Items from a data source:
Segment Open

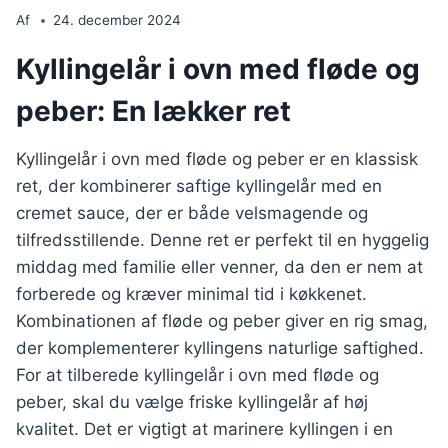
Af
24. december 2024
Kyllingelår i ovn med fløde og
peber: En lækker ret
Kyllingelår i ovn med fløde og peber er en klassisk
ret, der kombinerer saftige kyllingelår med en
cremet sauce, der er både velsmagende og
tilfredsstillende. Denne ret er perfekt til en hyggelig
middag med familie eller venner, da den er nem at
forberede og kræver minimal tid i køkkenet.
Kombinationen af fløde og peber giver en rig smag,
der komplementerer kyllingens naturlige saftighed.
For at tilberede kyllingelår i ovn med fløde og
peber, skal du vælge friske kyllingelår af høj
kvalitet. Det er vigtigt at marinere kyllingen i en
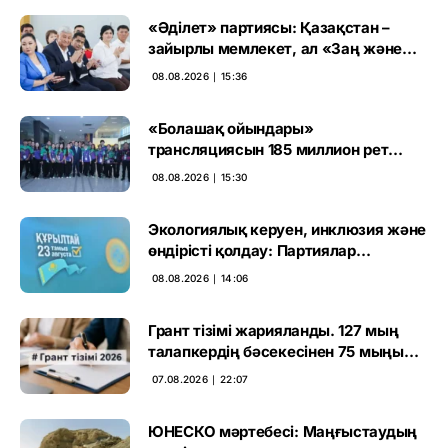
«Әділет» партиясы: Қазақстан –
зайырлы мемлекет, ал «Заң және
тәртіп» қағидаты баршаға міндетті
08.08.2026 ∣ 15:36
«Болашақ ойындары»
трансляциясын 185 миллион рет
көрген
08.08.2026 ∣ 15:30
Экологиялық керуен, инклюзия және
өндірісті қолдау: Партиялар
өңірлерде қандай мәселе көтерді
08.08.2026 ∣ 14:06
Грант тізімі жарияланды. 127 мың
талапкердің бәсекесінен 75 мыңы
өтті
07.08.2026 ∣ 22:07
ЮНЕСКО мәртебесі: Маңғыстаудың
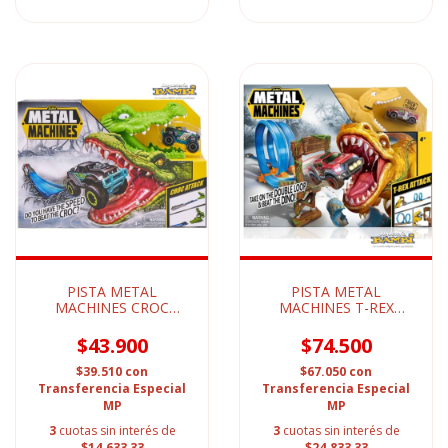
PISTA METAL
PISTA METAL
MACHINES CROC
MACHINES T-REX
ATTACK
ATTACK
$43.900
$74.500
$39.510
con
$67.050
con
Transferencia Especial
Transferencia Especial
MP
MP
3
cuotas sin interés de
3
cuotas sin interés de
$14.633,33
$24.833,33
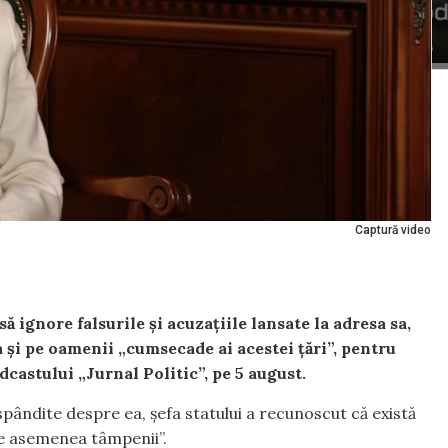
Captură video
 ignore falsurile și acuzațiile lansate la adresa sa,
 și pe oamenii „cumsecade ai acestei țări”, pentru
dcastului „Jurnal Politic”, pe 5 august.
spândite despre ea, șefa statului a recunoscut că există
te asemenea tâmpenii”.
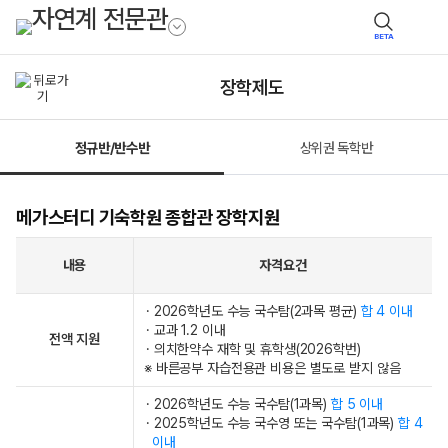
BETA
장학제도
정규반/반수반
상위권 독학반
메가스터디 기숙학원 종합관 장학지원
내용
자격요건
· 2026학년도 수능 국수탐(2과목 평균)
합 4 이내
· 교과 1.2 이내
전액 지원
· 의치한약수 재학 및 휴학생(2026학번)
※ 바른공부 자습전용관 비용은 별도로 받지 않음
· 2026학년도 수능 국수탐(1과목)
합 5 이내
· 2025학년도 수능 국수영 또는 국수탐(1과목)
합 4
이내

Segment Closed

Images aside, return each entry above precisely as it stands.

Af
24. december 2024
Kyllingelår i ovn med fløde og
peber: En lækker ret
Kyllingelår i ovn med fløde og peber er en klassisk
ret, der kombinerer saftige kyllingelår med en
cremet sauce, der er både velsmagende og
tilfredsstillende. Denne ret er perfekt til en hyggelig
middag med familie eller venner, da den er nem at
forberede og kræver minimal tid i køkkenet.
Kombinationen af fløde og peber giver en rig smag,
der komplementerer kyllingens naturlige saftighed.
For at tilberede kyllingelår i ovn med fløde og
peber, skal du vælge friske kyllingelår af høj
kvalitet. Det er vigtigt at marinere kyllingen i en
«Әділет» партиясы: Қазақстан –
зайырлы мемлекет, ал «Заң және
тәртіп» қағидаты баршаға міндетті
08.08.2026 ∣ 15:36
«Болашақ ойындары»
трансляциясын 185 миллион рет
көрген
08.08.2026 ∣ 15:30
Экологиялық керуен, инклюзия және
өндірісті қолдау: Партиялар
өңірлерде қандай мәселе көтерді
08.08.2026 ∣ 14:06
Грант тізімі жарияланды. 127 мың
талапкердің бәсекесінен 75 мыңы
өтті
07.08.2026 ∣ 22:07
ЮНЕСКО мәртебесі: Маңғыстаудың
PISTA METAL
PISTA METAL
MACHINES CROC
MACHINES T-REX
ATTACK
ATTACK
$43.900
$74.500
$39.510
con
$67.050
con
Transferencia Especial
Transferencia Especial
MP
MP
3
cuotas sin interés de
3
cuotas sin interés de
$14.633,33
$24.833,33
Captură video
 ignore falsurile și acuzațiile lansate la adresa sa,
 și pe oamenii „cumsecade ai acestei țări”, pentru
dcastului „Jurnal Politic”, pe 5 august.
spândite despre ea, șefa statului a recunoscut că există
te asemenea tâmpenii”.
BETA
장학제도
정규반/반수반
상위권 독학반
메가스터디 기숙학원 종합관 장학지원
내용
자격요건
· 2026학년도 수능 국수탐(2과목 평균)
합 4 이내
· 교과 1.2 이내
전액 지원
· 의치한약수 재학 및 휴학생(2026학번)
※ 바른공부 자습전용관 비용은 별도로 받지 않음
· 2026학년도 수능 국수탐(1과목)
합 5 이내
· 2025학년도 수능 국수영 또는 국수탐(1과목)
합 4
이내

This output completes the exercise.